◆ **EXERCISE OBJECTIVE**
If an entry below holds a picture, leave the picture out and print the rest exactly.

◆ **Dataset records**
==============================

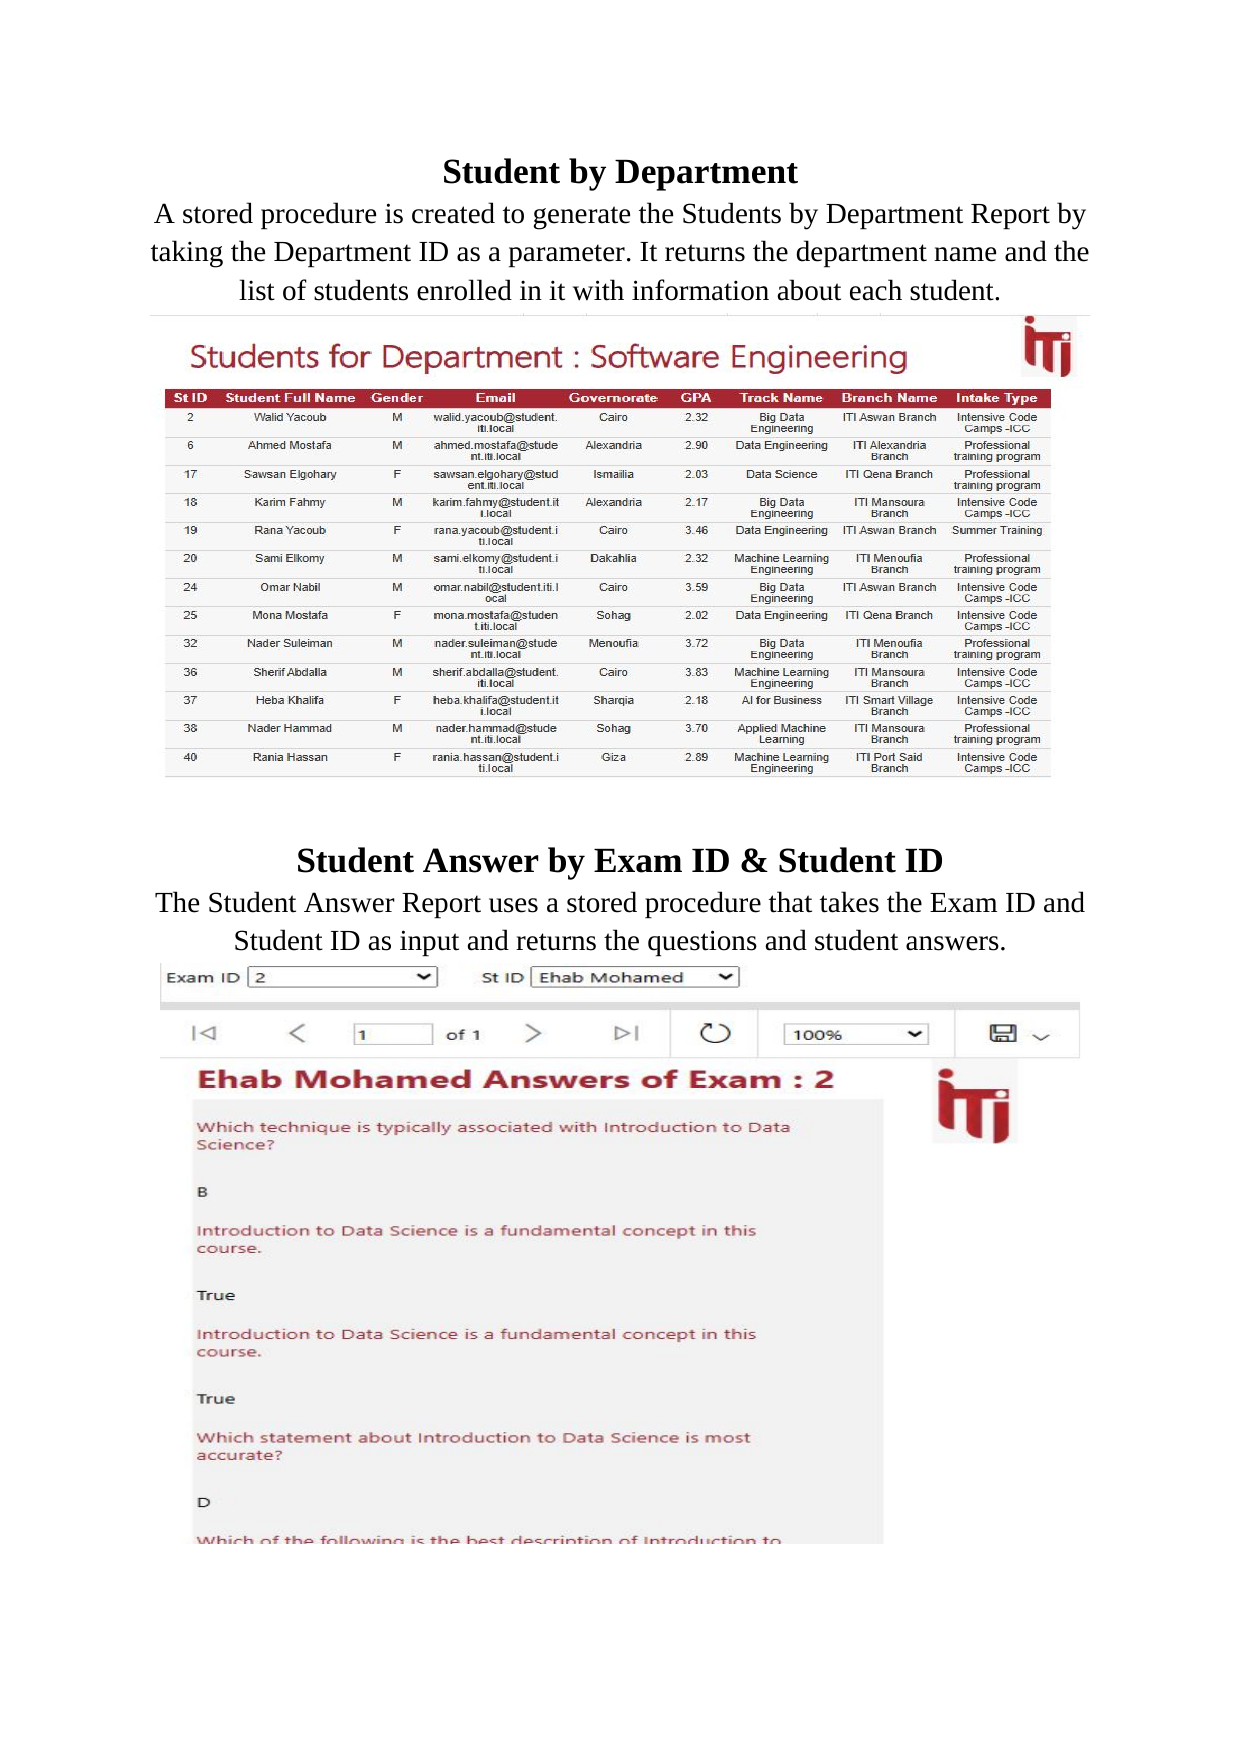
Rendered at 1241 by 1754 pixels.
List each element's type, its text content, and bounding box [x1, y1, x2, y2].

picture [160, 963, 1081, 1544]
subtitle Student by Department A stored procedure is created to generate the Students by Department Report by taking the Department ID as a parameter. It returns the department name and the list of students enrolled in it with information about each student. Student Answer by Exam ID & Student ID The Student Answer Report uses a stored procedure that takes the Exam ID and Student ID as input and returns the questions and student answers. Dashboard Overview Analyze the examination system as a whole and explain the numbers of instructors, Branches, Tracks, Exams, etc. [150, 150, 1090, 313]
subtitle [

==============================

◆ **THE COMPLETED TASK**
Rendered at 1241 by 1754 pixels.
List each element's type, its text content, and bounding box [x1, y1, x2, y2].

picture [160, 963, 1081, 1544]
subtitle Student by Department A stored procedure is created to generate the Students by Department Report by taking the Department ID as a parameter. It returns the department name and the list of students enrolled in it with information about each student. Student Answer by Exam ID & Student ID The Student Answer Report uses a stored procedure that takes the Exam ID and Student ID as input and returns the questions and student answers. Dashboard Overview Analyze the examination system as a whole and explain the numbers of instructors, Branches, Tracks, Exams, etc. [150, 150, 1090, 313]
subtitle [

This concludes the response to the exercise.